Passenger arrivals at Hong Kong International airport decreased by 98.5% between October 2019 and October 2020. This simple fact could account for the study’s first finding – that traditional job-related stressors did not affect airline employees’ mental health after the COVID-19 outbreak. “When airline employees can perform few of their normal duties, physical exhaustion, schedule conflicts and demanding workloads cannot affect mental health status”, explain the authors. Nevertheless, the pandemic brought with it three significant new stressors: hygiene requirements, safety concerns, and job instability. Of these, safety concerns and job instability significantly impacted mental health.
The researchers found that more intense safety concerns were detrimental to mental health. As the researchers note, airline employees’ mental health “is important to enable them to consistently provide high quality service to passengers”. Therefore, overcoming safety concerns could be a decisive strategy. Airlines could follow the example set by Emirates Airline, which has distributed “hygiene kits”, organised individual hotel rooms in outport destinations, and enforced a 14-day quarantine for its employees. More transparency about confirmed cases on specific flights and providing information about safety measures in risky destinations could also reduce concerns.
Quite unexpectedly, job instability was associated with better mental health. On the face of it, this is mystifying, at odds with pre-pandemic reports that job uncertainty worsens mental health. “Airline crew seemed to feel grateful to retain their jobs in an economic crisis”, infer the authors. Cost-saving measures implemented by an airline could also signal its efforts to ride out hardship “together with its employees”, thus generating positive mental health effects.

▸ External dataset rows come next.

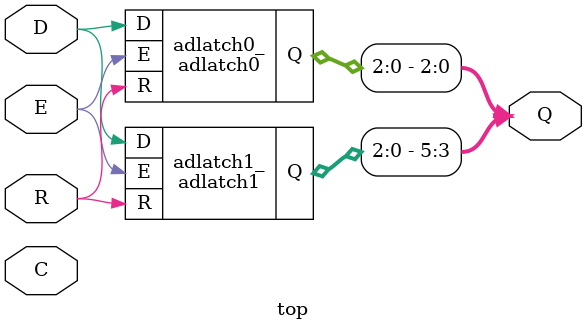
<source format=v>
module adlatch0(input E, R, D, (* init = 3'b000 *) output [2:0] Q);
\$_DLATCH_PP0_ ff0 (.E(E), .R(R), .D(D), .Q(Q[0]));
\$_DLATCH_PN0_ ff1 (.E(E), .R(R), .D(D), .Q(Q[1]));
\$_DLATCH_NP0_ ff2 (.E(E), .R(R), .D(D), .Q(Q[2]));
endmodule

module adlatch1(input E, R, D, (* init = 3'b000 *) output [2:0] Q);
\$_DLATCH_PP1_ ff0 (.E(E), .R(R), .D(D), .Q(Q[0]));
\$_DLATCH_PN1_ ff1 (.E(E), .R(R), .D(D), .Q(Q[1]));
\$_DLATCH_NP1_ ff2 (.E(E), .R(R), .D(D), .Q(Q[2]));
endmodule

module top(input C, E, R, D, output [5:0] Q);
adlatch0 adlatch0_(.E(E), .R(R), .D(D), .Q(Q[2:0]));
adlatch1 adlatch1_(.E(E), .R(R), .D(D), .Q(Q[5:3]));
endmodule

</source>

This important study shed light not only on the factors shaping mental health but also on its consequences: good mental health was found to enhance job satisfaction, job performance, perceived company image, and prosocial behaviours. Job satisfaction also improved job performance, perceived company image and prosocial behaviours. These findings underscore the potentially far-reaching benefits of fostering a healthy working environment and promoting employee satisfaction.
Airlines wishing to support their employees’ mental health should also note that perceived stressors and their effects differ according to age, sex, job position, and working experience. “Mental health programmes are required to be differently applied according to employees’ career or demographic characteristics”, conclude the authors.
Shedding new light on mental health in airline workers, this work suggests that airlines should eradicate safety concerns as much as possible. Surprisingly, job instability was found to improve workers’ mental health. However, airlines and governments should by no means use this finding as an excuse to overlook the issue, not least because job instability and unemployment are serious problems in Hong Kong. “Cabin crew who have worked for their airline for a long time should be helped to upgrade their skills and know-how to dissipate job stressors during the present unstable business environment in the airline industry”, conclude the researchers.